La réforme est composée de deux textes : un projet de loi ordinaire et un projet de loi organique. Le premier a été adopté par 319 voix contre 4, le second par 283 voix contre 37.

Le gouvernement ayant décidé d’utiliser la procédure accélérée, qui permet de réduire le nombre des navettes entre les deux chambres, une commission mixte paritaire (CMP) Assemblée-Sénat sera convoquée pour lundi afin de tenter de mettre au point des textes communs aux deux assemblées.

Les deux textes devraient être définitivement adoptés jeudi prochain (3.08.2017) par le Parlement, l’Assemblée ayant le dernier mot.

Ils font suite notamment à l’affaire des emplois fictifs présumés dont l’ex-Premier ministre Les Républicains François Fillon, candidat malheureux de la droite à la présidentielle, aurait fait profiter sa famille.

Voici les principales dispositions de ces textes.
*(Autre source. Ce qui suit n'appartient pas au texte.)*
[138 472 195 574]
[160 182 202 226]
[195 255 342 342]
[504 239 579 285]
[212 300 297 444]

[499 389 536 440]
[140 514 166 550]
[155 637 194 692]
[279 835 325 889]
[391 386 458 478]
Interdiction Des Emplois Familiaux: cette interdiction vaut pour les ministres, parlementaires et élus locaux. Une distinction a été créée entre emplois familiaux pour « la famille proche », qui seront interdits et passibles de trois ans d’emprisonnement et de 45.000 euros d’amende, et les emplois pour les personnes du second cercle (liens hors familiaux, ancienne famille) qui devront faire l’objet d’une déclaration.
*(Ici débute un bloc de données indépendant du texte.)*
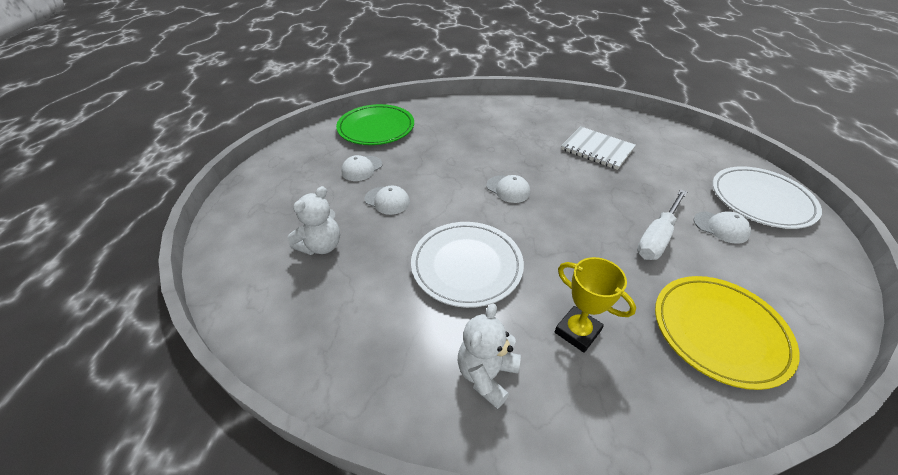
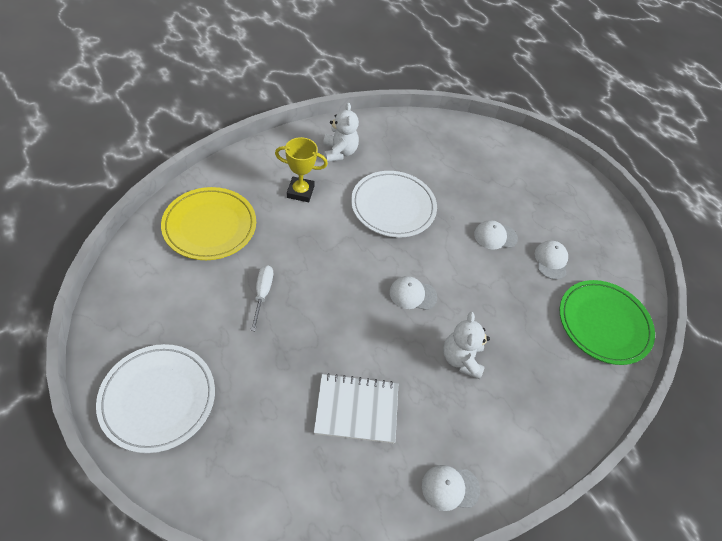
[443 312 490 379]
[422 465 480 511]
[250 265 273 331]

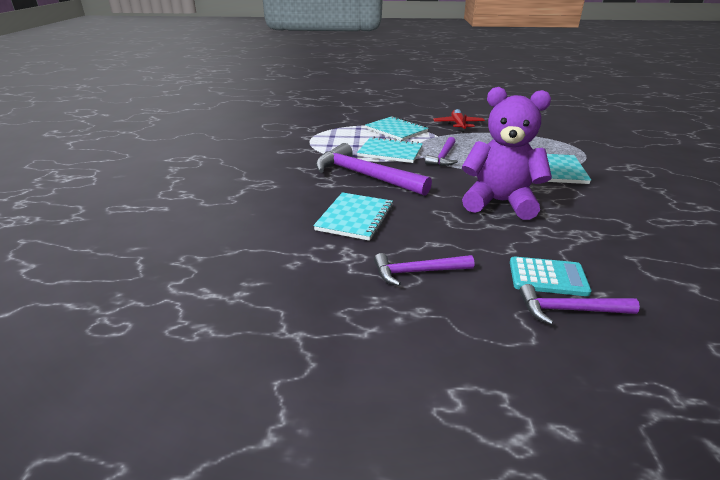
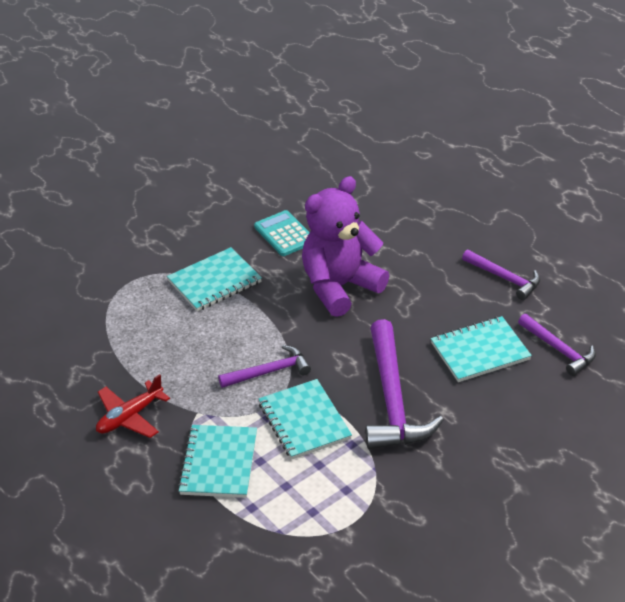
[254 210 310 256]
[518 314 596 376]
[302 176 389 317]

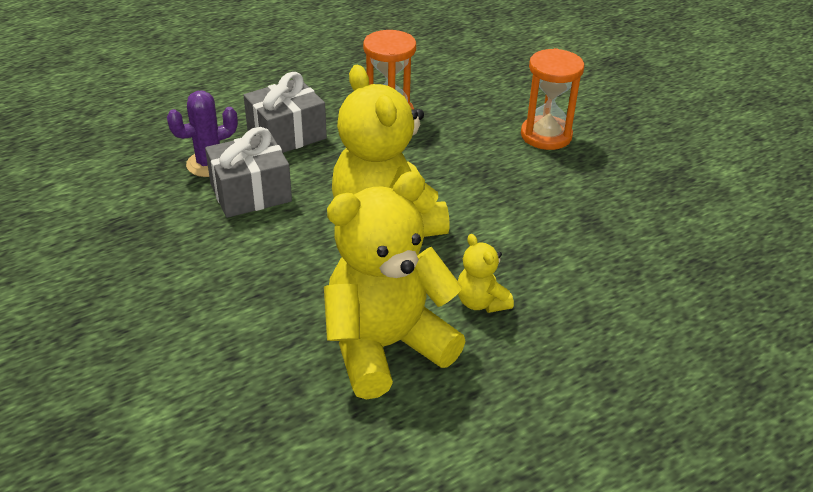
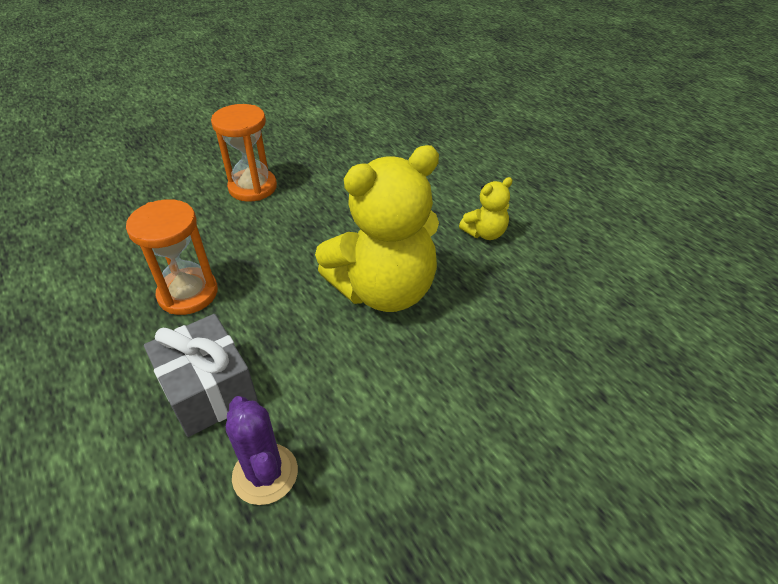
[205 127 292 218] (first image)
[324 171 466 400] (first image)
Inéligibilité des candidats et élus en cas de crimes ou d’infractions traduisant un manquement à la probité. Comme le demandait le gouvernement, une disposition votée en commission a finalement été retirée, par crainte d’un « risque d’inconstitutionnalité », qui prévoyait l’obligation d’un casier judiciaire vierge pour les candidats à une élection.

Conflits d’intérêt: Députés et sénateurs ne pourront plus exercer des fonctions de conseil en cours de mandat. Ils pourront toutefois le faire si l’activité a commencé plus d’un an avant leur élection. La prévention et le traitement des conflits d’intérêts sont laissés aux soins de chaque assemblée. Le texte prévoit la création dans chacune des assemblées d’un registre public de « déports ». Les collaborateurs parlementaires ne pourront plus être rémunérés par des lobbies.

Frais De Mandat Mise en place d’un nouveau système de prise en charge des frais de mandat parlementaire, qui remplace l’indemnité représentative de frais de mandat (IRFM). Chaque assemblée parlementaire déterminera les règles relatives au remboursement de frais de mandat de ses membres.

Ce remboursement pourra se faire sous la forme d’une prise en charge directe par l’assemblée concernée, par un remboursement sur présentation de justificatifs ou sous forme du versement d’une avance par l’assemblée dont ils sont membres.

« Banque De La Démocratie » – cette institution destinée à financer les candidats et les partis, qui avait été supprimée par le Sénat, a été rétablie.